Kannellopoulos et al showed that pregnancy did not induce signfiicant changes in refractive error, corneal stability, and total corneal and epithelial thickness in women after LASIK up to 1 year postop. An observational prospective study was done comparing refractive changes in nine pregnant women who previously underwent LASIK to nine pregnant women with refractive alterations who had no history of surgical correction. Alterations in spherical equivalent and cylinder values were statistically significant during the first half of pregnancy compared to pre-pregnancy in both the LASIK and non-LASIK group. In regards to spherical equivalent, it was found that those with smaller previous refractive defects exhibited a greater statistically significant change in spherical equivalent compared to those with larger previous refractive defects. The authors hypothesize that with less modification required by LASIK, larger amounts of stroma and estrogen receptors would be available to participate in edemitization, and a larger number of residual fibrils could restructure in a disorganized manner. They did not find any decrease in visual acuity, spherical refractive value, corneal curvature or axial length, but noted a tendency towards worsening visual acuity and refractive value throughout pregnancy that was more significant in patients with previous LASIK. Post LASIK ectasia has been attributed in some cases to hormonal influences that occur during pregnancy. Late onset iatrogenic keratectasia was found to occur 4-9 years after LASIK in five pregnant patients. The authors suggest that pregnancy may increase the risk of keratectasia in predisposed individuals. In one case report, a woman developed iatrogenic keratectasia during her first pregnancy 36 months after LASIK. Corneal collagen cross-linking (CCL) with riboflavin and ultraviolet energy stopped the progression and regression of keratometric steepness was observed.
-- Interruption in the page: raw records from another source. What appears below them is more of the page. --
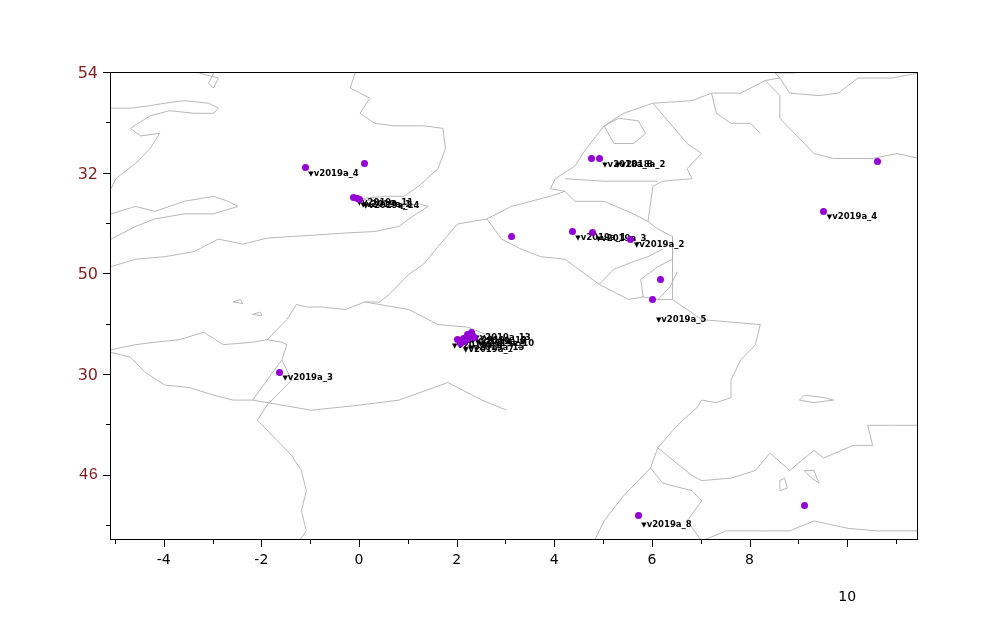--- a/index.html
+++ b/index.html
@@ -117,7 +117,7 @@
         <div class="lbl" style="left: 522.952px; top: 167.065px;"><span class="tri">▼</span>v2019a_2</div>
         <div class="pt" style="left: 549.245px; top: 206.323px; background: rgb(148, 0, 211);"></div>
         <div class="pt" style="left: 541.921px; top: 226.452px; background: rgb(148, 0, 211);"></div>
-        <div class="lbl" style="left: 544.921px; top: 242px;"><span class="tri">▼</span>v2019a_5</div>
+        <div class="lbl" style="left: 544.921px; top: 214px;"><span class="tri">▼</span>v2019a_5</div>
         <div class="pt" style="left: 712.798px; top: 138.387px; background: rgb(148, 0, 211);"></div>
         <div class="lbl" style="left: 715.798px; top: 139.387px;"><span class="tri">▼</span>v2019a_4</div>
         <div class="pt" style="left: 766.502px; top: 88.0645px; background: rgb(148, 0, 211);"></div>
However, during a second pregnancy keratectasia exacerbated despite CCL. The authors postulate that estrogen reduces the biomechanical stability of the cornea, leading to iatrogenic keratectasia after LASIK.
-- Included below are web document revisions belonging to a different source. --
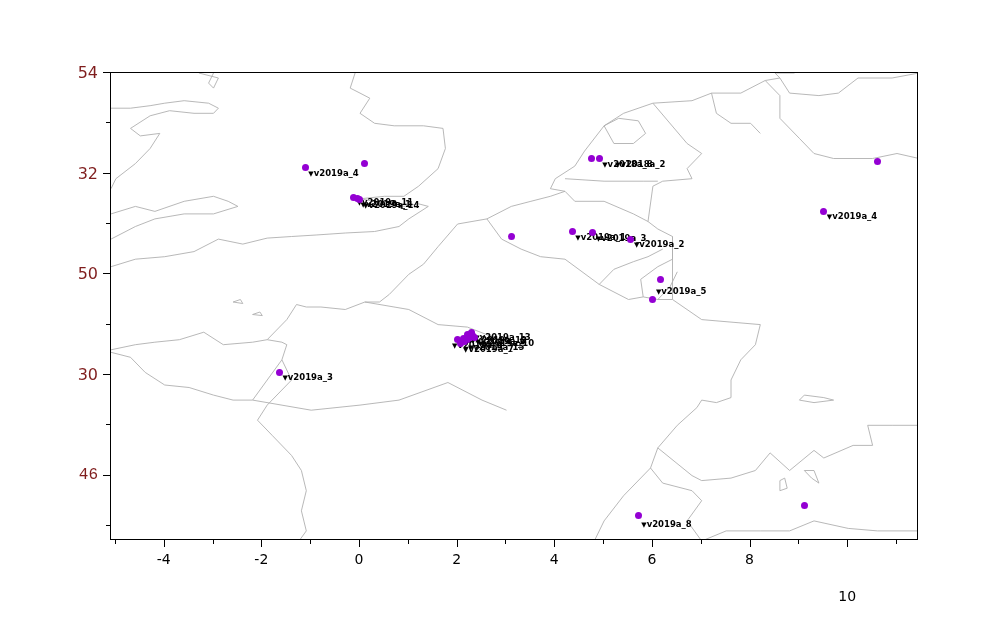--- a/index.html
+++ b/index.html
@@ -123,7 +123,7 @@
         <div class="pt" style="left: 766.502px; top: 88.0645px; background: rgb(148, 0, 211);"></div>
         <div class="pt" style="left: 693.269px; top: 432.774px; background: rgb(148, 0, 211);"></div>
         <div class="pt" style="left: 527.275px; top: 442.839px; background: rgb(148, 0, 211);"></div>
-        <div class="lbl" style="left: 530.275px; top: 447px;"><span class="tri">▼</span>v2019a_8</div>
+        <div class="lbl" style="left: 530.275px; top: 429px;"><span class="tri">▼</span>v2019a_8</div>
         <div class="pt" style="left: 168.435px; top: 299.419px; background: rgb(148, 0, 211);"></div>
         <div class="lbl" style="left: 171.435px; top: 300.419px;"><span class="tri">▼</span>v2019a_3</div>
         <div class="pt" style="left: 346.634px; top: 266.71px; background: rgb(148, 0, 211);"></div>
A causal relationship between corneal ectasia status post LASIK procedure in the pregnant woman cannot be definitively established due to confounding factors such as genetic predisposition for corneal ectasia or preexisting minimal corneal thickness, keratoconus or asymmetry in the posterior pole. However, the confounding variables may easily have been worsened by the LASIK procedure and exacerbated by the subsequent hormonal surge found in pregnancy (Hafezi et al. 2012). Considering that estrogen receptors are in the cornea and the temporal relationship between pregnancy and ectasia as illustrated in the above case reports, the increased estrogen levels found in pregnancy likely contributes to LASIK-induced keratectasia (Hafezi and Iseli 2008). Some authors suggested to avoid PRK or LASIK during pregnancy and to postpone pregnancy until 6 months to one year after refractive surgery, or until a stable prescription is documented. Other resources recommend postponing LASIK for 3-6 months after pregnancy and cessation of breastfeeding. Thus, women of child bearing age should be appropriately counseled on the potentially increased risk of corneal ectasia with pregnancy status post LASIK.